Beside the test function, right click the play button, and click "Modify Run Configuration..."

In Additional Arguments  , add the arguments. For this example, we add 

--test-pipeline-options="--runner=FlinkRunner --beam_services='{\":sdks:java:extensions:sql:expansion-service:shadowJar\": \"localhost:8097\"}'"

Run the Java expansion service

The Gradle build file defines how to run the expansion service. To do this manually, go to the Gradle tab in Intellij, go to this path beam/sdks/java/extensions/sql/expanstion-service/tasks/other/ , and find the `runExpansionService` entry.

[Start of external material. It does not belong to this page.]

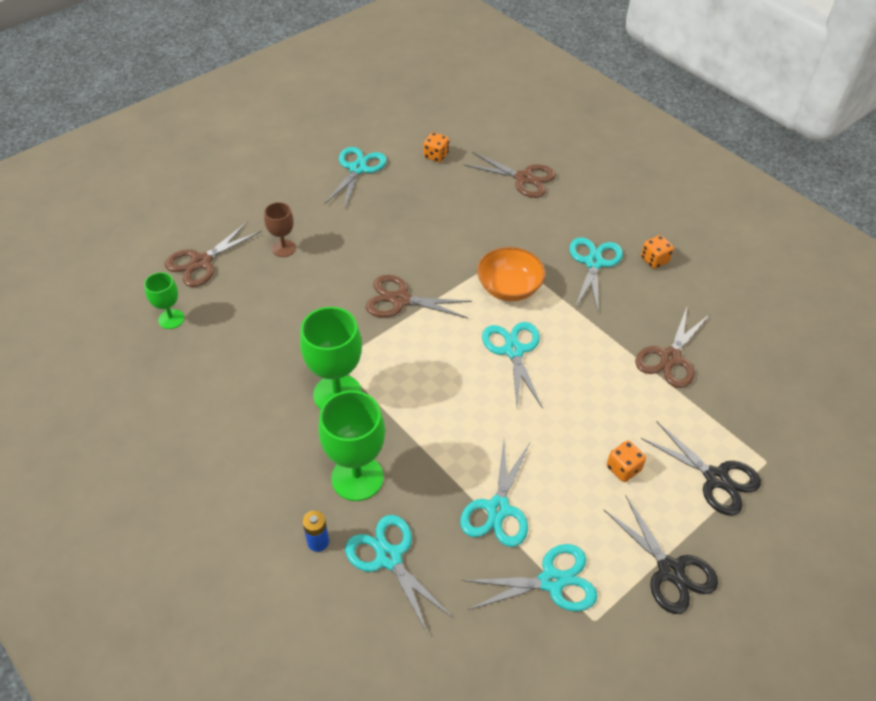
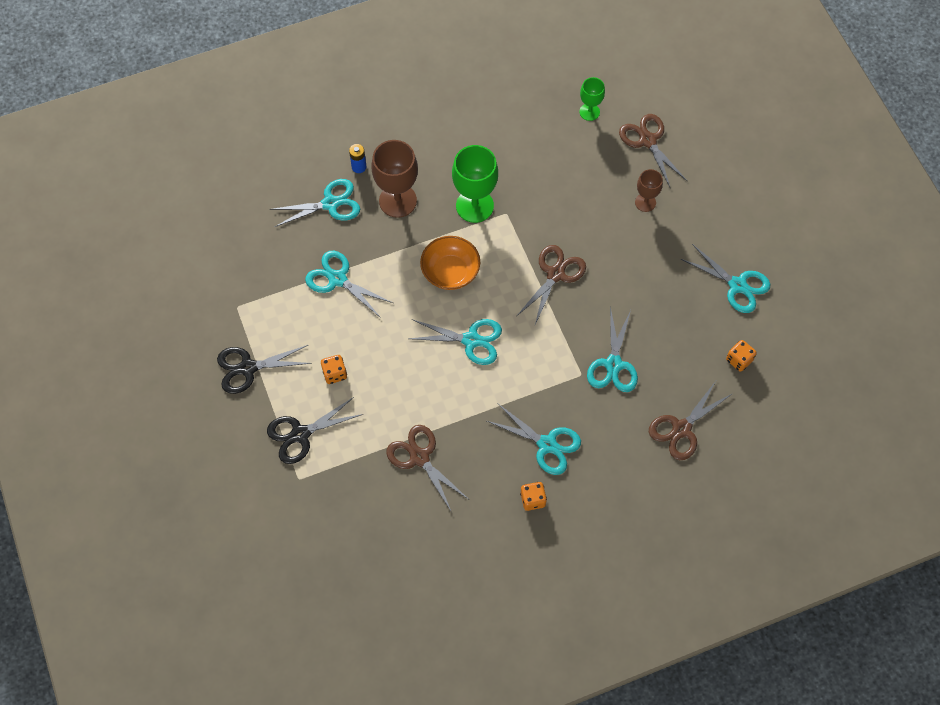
camera: 110 degrees right, 15 degrees up
(357, 478) = (398, 201): green goblet -> brown goblet
(509, 288) = (540, 362): orange bowl -> orange bowl (450, 272)
(551, 581) = (273, 292): turquoise scissors -> turquoise scissors (613, 364)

  • To run the expansion service without debugging, right click runExpansionService , and simply click "run".
  • If you want to debug the Java code, set breakpoints in the IDE in Java files that are part of the expansion service. (i.e. ExpansionService.Java). Then click "Debug"

Run the Python test

  • If you don't want to debug the Python test, right click the button next to the test, and click Run 'pytest for sql_test...' 
  • If you do want to debug the Python test, first set the breakpoints in your code. Then right click the button next to the test, and click 'Debug 'pytest for sql_test...' 

Notes

You can choose to run only Python in debug mode and the expansion service not in debug mode; Java expansion service in debug mode and the Python code not in debug mode; both in debug mode; or neither in debug mode.

Running a cross-language transform that uses a different version of an external transform

By default, cross-language transforms released with Beam will automatically startup an expansion service that includes external transforms. Usually these transforms will be from the same Beam release as the pipeline SDK. For example, when using cross-language Kafka transforms from Python SDK, underlying Java KafkaIO transforms will be from the same released SDK version. If you need to use a different external SDK version you can do the following.

  • Startup an expansion service that includes external transforms from a compatible SDK version. See here for more details.
  • Specify the expansion service when defining the cross-language transform in your pipeline. For example, expansion service used by Python ReadFromKafka transform can be overridden here.